• [Working data]:
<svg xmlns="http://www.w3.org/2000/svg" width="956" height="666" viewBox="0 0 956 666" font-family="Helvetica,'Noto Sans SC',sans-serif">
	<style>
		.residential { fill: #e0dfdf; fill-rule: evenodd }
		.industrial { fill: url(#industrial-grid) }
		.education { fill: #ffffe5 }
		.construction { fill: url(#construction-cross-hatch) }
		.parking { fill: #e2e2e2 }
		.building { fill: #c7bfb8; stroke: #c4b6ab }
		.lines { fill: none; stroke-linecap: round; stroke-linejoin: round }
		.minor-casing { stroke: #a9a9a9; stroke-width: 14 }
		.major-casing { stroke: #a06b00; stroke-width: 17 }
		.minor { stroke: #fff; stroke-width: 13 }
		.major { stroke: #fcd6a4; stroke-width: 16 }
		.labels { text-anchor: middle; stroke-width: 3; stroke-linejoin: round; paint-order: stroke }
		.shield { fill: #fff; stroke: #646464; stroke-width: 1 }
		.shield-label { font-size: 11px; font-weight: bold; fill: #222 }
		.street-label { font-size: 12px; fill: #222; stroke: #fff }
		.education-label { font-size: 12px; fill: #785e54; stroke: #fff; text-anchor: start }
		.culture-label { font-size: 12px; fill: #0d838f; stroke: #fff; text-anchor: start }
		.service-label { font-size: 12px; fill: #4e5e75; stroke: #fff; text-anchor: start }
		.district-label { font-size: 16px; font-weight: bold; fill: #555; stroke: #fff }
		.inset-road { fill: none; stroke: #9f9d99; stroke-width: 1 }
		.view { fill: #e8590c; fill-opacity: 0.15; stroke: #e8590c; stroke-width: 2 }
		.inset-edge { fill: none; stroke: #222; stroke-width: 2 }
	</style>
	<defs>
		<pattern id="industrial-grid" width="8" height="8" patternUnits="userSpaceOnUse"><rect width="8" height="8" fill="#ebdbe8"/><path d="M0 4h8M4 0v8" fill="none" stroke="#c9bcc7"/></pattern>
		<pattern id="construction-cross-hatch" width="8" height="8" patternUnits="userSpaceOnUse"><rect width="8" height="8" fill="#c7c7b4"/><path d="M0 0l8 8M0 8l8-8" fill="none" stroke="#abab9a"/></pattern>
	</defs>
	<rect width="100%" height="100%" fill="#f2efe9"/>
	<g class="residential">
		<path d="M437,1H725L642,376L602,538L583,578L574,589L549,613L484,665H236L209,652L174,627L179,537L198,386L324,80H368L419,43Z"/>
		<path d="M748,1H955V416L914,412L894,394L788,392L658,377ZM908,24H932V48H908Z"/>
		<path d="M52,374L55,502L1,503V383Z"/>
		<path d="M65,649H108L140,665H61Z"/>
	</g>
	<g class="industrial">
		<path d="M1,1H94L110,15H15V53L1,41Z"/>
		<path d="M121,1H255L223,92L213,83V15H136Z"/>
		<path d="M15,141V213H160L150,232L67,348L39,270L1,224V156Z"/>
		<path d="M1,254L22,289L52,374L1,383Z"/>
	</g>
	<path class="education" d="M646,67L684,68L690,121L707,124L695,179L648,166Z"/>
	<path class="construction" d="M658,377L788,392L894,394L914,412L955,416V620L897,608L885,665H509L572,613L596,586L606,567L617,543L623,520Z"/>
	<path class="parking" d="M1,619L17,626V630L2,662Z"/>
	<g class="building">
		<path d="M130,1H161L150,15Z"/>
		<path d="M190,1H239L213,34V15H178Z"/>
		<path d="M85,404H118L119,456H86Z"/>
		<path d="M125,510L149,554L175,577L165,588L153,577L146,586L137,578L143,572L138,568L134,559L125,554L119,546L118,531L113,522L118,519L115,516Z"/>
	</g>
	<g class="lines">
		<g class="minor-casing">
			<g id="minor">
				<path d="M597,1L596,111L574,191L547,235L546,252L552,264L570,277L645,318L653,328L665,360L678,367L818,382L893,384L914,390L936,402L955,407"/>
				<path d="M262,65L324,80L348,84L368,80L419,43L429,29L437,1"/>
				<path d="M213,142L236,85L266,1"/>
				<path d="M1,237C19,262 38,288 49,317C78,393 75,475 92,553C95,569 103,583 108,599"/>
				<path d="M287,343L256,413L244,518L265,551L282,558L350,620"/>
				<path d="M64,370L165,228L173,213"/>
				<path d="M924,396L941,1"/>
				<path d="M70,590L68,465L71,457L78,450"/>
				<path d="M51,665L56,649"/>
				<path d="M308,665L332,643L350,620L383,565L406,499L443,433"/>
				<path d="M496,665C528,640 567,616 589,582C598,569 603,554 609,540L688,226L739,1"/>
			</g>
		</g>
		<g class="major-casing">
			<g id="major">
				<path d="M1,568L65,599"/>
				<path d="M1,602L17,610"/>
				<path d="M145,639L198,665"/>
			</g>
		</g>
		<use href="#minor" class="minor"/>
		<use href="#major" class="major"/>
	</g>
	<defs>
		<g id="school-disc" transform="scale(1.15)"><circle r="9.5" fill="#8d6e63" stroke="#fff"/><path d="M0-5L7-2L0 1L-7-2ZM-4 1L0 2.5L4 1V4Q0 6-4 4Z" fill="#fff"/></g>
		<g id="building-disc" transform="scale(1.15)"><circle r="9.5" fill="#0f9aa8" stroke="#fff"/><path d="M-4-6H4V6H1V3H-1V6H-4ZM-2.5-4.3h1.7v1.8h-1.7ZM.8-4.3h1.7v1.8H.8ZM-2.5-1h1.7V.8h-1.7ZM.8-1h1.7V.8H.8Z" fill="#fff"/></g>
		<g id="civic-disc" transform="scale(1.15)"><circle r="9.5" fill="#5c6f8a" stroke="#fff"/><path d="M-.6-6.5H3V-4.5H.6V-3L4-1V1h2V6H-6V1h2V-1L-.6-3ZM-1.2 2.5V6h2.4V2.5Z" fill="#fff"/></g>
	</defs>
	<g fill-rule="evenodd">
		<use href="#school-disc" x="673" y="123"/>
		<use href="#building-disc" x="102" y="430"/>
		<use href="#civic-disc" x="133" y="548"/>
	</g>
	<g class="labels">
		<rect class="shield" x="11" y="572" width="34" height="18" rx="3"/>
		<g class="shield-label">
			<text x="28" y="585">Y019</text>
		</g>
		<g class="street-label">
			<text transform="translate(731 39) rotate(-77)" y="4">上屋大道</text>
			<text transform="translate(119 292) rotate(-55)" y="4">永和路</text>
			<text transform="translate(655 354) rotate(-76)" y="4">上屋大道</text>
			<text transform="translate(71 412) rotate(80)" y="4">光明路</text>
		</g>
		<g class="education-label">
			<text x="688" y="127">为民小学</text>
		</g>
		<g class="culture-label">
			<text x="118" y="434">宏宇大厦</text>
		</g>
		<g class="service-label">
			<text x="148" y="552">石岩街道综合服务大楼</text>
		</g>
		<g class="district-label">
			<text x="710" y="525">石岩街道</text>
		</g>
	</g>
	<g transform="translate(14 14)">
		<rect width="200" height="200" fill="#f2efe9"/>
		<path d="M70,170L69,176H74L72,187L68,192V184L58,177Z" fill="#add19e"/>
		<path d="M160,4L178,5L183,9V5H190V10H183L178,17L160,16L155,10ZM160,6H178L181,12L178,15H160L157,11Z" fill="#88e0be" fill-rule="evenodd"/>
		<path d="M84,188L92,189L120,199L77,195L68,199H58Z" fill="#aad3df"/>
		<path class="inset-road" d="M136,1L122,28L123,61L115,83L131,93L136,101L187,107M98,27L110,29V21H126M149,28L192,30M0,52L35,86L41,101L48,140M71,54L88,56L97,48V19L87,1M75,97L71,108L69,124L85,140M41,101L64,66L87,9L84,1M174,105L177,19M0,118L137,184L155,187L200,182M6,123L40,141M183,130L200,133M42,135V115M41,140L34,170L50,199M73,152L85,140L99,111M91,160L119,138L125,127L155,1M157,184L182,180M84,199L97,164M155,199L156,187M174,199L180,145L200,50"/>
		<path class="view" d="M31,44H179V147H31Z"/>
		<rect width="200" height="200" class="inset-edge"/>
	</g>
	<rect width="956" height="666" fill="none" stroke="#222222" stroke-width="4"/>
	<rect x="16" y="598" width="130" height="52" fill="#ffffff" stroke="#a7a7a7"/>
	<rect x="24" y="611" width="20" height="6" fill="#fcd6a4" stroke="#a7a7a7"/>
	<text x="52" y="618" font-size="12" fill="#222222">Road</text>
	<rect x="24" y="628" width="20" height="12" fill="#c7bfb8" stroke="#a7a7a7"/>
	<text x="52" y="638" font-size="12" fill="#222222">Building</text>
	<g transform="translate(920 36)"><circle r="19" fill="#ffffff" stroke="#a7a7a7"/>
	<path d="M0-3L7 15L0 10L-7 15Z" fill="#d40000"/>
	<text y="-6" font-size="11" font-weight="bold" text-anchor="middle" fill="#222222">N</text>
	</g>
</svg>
==
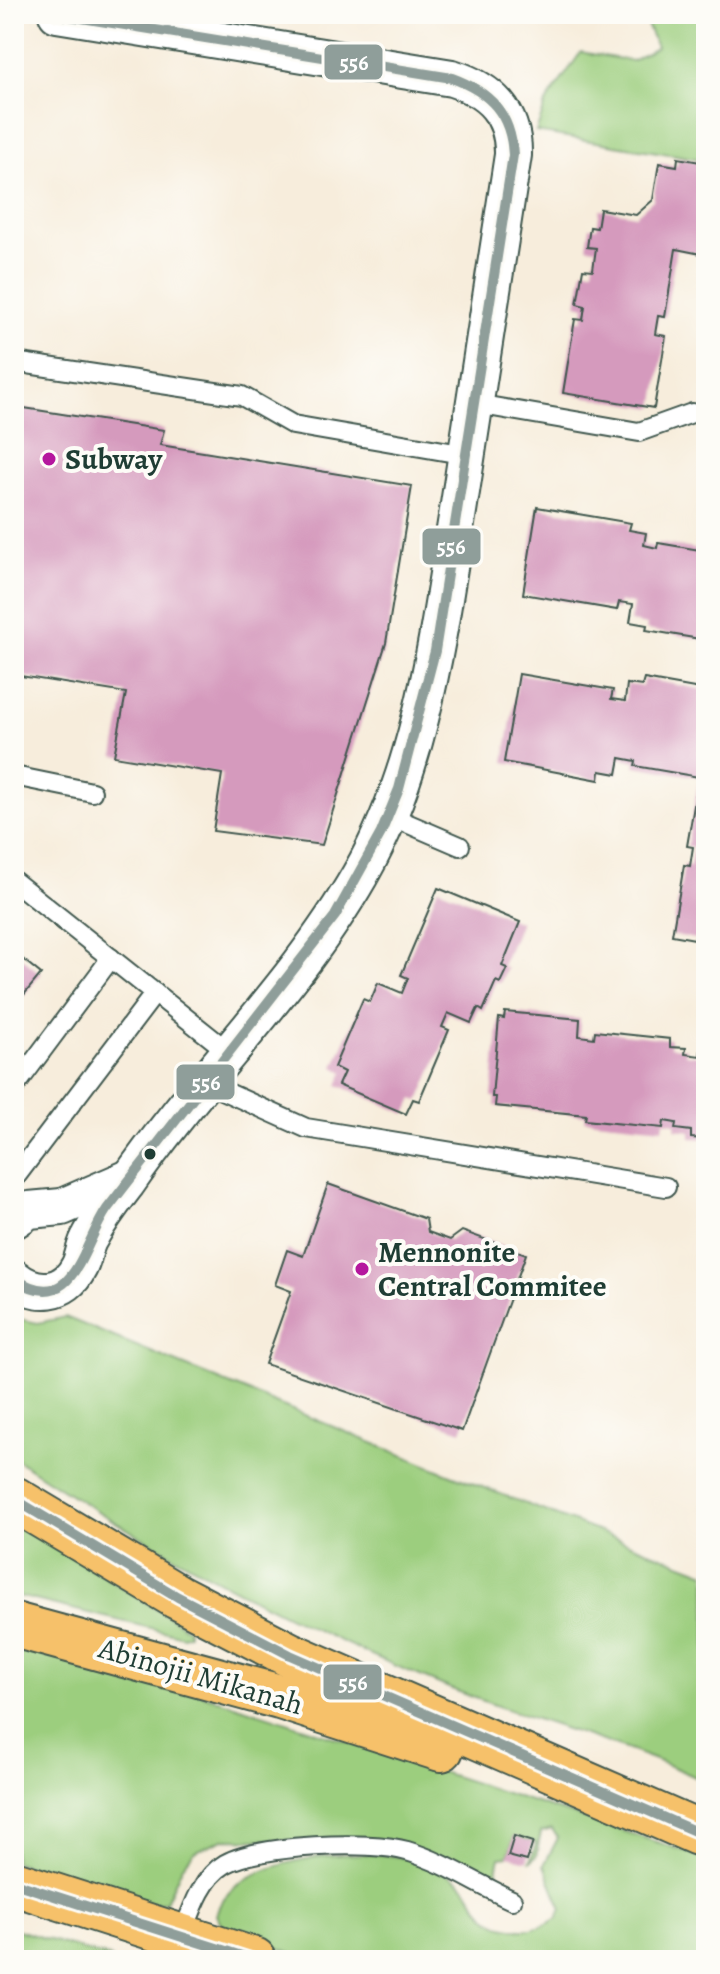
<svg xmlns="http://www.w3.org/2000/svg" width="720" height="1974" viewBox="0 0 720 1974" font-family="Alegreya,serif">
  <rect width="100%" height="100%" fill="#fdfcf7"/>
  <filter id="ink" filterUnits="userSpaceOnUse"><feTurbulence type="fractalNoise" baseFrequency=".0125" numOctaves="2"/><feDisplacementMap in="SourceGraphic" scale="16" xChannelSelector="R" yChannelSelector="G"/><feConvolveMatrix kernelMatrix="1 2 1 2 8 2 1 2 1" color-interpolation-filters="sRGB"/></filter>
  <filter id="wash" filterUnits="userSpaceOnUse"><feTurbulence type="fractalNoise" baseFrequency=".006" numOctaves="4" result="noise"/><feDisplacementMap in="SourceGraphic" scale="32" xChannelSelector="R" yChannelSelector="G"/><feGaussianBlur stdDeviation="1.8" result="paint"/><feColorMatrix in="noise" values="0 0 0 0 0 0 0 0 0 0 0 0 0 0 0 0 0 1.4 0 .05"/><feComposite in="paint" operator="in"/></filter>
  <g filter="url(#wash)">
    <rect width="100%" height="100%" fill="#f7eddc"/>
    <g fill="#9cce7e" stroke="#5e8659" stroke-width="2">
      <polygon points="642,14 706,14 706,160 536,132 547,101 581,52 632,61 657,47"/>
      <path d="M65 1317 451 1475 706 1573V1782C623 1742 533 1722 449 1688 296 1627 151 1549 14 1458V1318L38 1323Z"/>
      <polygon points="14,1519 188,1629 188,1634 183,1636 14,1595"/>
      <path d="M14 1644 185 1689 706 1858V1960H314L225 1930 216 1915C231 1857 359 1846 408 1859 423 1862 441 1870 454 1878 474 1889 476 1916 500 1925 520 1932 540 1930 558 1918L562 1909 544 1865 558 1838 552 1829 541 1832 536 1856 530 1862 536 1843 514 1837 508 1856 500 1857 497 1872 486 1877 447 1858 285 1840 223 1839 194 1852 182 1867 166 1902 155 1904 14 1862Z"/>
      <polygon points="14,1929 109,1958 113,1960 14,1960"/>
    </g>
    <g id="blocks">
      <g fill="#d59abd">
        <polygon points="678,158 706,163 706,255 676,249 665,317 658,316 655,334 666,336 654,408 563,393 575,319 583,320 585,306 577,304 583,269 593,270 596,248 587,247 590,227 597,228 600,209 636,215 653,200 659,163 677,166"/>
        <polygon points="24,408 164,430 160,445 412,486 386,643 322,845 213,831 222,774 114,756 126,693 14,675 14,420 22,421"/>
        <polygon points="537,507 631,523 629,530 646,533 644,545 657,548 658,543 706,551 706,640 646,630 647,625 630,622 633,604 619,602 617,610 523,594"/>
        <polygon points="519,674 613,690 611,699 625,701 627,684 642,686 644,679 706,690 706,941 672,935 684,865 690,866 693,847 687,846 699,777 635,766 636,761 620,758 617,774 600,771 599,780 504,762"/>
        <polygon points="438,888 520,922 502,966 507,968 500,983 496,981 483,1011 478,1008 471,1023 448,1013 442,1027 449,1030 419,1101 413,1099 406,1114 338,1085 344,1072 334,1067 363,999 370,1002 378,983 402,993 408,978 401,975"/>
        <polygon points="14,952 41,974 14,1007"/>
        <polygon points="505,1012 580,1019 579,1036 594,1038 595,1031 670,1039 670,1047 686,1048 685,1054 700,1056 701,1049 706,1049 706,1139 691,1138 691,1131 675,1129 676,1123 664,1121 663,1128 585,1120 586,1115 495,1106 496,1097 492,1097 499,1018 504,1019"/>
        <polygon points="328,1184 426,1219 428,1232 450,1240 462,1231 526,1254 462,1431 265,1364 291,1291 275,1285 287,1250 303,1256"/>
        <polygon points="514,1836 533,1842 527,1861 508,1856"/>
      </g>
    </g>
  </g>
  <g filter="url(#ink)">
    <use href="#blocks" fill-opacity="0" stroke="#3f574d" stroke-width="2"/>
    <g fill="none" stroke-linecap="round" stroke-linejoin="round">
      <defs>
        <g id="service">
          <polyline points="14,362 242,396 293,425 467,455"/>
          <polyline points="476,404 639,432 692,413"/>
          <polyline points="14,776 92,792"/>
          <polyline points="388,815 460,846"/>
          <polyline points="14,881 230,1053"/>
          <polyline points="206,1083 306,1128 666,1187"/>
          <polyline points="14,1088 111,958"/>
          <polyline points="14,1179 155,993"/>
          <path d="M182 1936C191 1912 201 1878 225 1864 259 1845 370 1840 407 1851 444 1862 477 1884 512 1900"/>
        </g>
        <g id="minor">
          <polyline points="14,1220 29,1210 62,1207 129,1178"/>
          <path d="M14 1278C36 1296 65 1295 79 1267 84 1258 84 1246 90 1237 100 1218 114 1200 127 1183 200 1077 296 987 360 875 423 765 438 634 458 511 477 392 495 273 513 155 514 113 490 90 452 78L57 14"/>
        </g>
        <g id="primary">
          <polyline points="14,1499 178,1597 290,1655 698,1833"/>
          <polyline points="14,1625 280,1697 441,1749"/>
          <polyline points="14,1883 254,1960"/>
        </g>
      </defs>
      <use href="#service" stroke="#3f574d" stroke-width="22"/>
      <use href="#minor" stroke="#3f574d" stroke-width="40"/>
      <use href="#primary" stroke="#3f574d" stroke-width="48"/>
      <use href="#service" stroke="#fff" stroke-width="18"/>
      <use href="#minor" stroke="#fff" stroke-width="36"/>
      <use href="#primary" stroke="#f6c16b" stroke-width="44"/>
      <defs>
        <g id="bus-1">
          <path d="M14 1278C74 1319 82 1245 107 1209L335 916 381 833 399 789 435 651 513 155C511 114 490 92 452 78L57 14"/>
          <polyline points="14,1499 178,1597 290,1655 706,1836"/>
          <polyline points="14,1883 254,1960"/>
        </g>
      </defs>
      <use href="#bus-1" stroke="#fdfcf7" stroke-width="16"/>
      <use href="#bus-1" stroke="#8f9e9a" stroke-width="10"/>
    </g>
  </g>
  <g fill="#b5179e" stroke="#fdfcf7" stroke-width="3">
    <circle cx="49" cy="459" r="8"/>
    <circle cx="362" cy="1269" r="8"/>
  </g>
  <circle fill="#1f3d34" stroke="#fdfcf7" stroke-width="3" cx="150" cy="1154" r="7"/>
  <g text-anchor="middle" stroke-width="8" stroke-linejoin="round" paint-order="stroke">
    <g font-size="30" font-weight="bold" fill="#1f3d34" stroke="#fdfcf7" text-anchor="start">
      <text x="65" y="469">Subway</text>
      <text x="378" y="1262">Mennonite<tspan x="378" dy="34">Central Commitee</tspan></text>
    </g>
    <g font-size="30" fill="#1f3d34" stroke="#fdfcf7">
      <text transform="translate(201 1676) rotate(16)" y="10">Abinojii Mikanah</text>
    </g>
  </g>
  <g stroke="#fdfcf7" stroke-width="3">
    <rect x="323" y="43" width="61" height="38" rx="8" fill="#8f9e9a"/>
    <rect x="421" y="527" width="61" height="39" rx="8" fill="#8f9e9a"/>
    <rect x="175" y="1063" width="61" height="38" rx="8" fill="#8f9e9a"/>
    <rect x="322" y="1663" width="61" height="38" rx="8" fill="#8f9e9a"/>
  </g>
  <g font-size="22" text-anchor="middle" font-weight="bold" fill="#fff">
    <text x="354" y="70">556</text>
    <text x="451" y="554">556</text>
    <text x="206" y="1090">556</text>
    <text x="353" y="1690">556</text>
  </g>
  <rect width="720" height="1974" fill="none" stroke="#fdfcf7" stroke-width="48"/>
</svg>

• [What the task asks]: Every line of the records that includes the word "lines" should be gathered.

• [Answer section]:
		.lines { fill: none; stroke-linecap: round; stroke-linejoin: round }
	<g class="lines">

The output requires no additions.